Erard②(ピアノと木工技術)
Erard社は1752年にフランスはストラスブールに生まれたセバスチャン・エラールにより設立されたピアノメーカーです。セバスチャン・エラールの家系は家具・木工職人であったらしく、この背景がセバスチャン・エラールがピアノやハープを製作するにあたり、大きなアドバンテージになったのであろうと思います。
ピアノ製造メーカーには家具・木工職人にルーツを持つ場合は他にも有り、ベーゼンドルファー(Bosendorfer=オーストリア)やファツィオリ(FAZIOLI=イタリア)などは家業が家具・木工であったそうです。

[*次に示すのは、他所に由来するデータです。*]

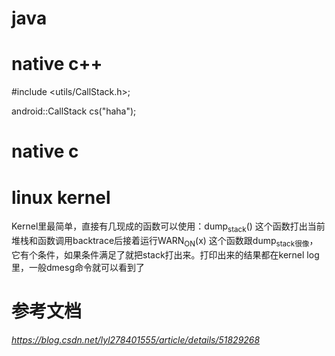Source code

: * java
* native c++
    #include <utils/CallStack.h>;

    android::CallStack cs("haha");
* native c
* linux kernel
    Kernel里最简单，直接有几现成的函数可以使用：dump_stack() 这个函数打出当前堆栈和函数调用backtrace后接着运行WARN_ON(x) 这个函数跟dump_stack很像，它有个条件，如果条件满足了就把stack打出来。打印出来的结果都在kernel log里，一般dmesg命令就可以看到了

* 参考文档
[[Android下面打印进程函数调用堆栈(dump backtrace)的方法][https://blog.csdn.net/lyl278401555/article/details/51829268]]
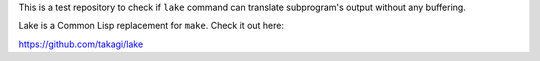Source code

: This is a test repository to check if ``lake`` command can translate
subprogram's output without any buffering.

Lake is a Common Lisp replacement for ``make``. Check it out here:

https://github.com/takagi/lake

ピアノはその多くが木によって出来ており、音の出る家具ということが出来るくらいです。本体の木組みや響板(弦から発生した音を増幅させる板)といった大きな部材から、鍵盤やサポート(鍵盤の動きをハンマーに伝える部品)といった小さな部品まで多くが木によって出来ています。これらの部品は木のみによって出来ているわけでなく、他に金属やフェルト、革等との組み合わせで一つの部品として完成されるのですが、木が基盤となることに間違いはありません。
つまり、ピアノを作成しようと思ったら木工技術は不可欠になるわけです。本体を組むにあたっては適切な仕口で堅牢な木組みをする必要がありますし、サポートは一つ一つの部品がとても小さい上に、同じものを90個程作らなければなりません。いずれにせよ、丁寧かつ高度な木工技術はピアノ製造にあたってとても重要な要素になると思います。
今回修理したErardは本当に丁寧に木工加工がなされていました。仕口に隙間など(製造から90年経過しているにも関わらず)全く無く、惚れ惚れする作業でした。同時に技術者たるもの、こうあるべきという姿を教えてもらいました。
ピアノを修理・修復をするにあたっても木工の技術が必要になってきます。もちろん一から作るわけではありませんが、壊れていたり、無くなってしまったりしている部分を作り直さなければならないからです。
名メーカーのルーツが家具・木工職人であった、ということは知識としては知っていましたが、今回ほどピアノと木工技術の強くて深い関連を感じたことはありませんでした。私も木工を一通り経験していて本当に良かった、と修理をしながら感じていました。
今回も最後までご覧頂き、ありがとうございました。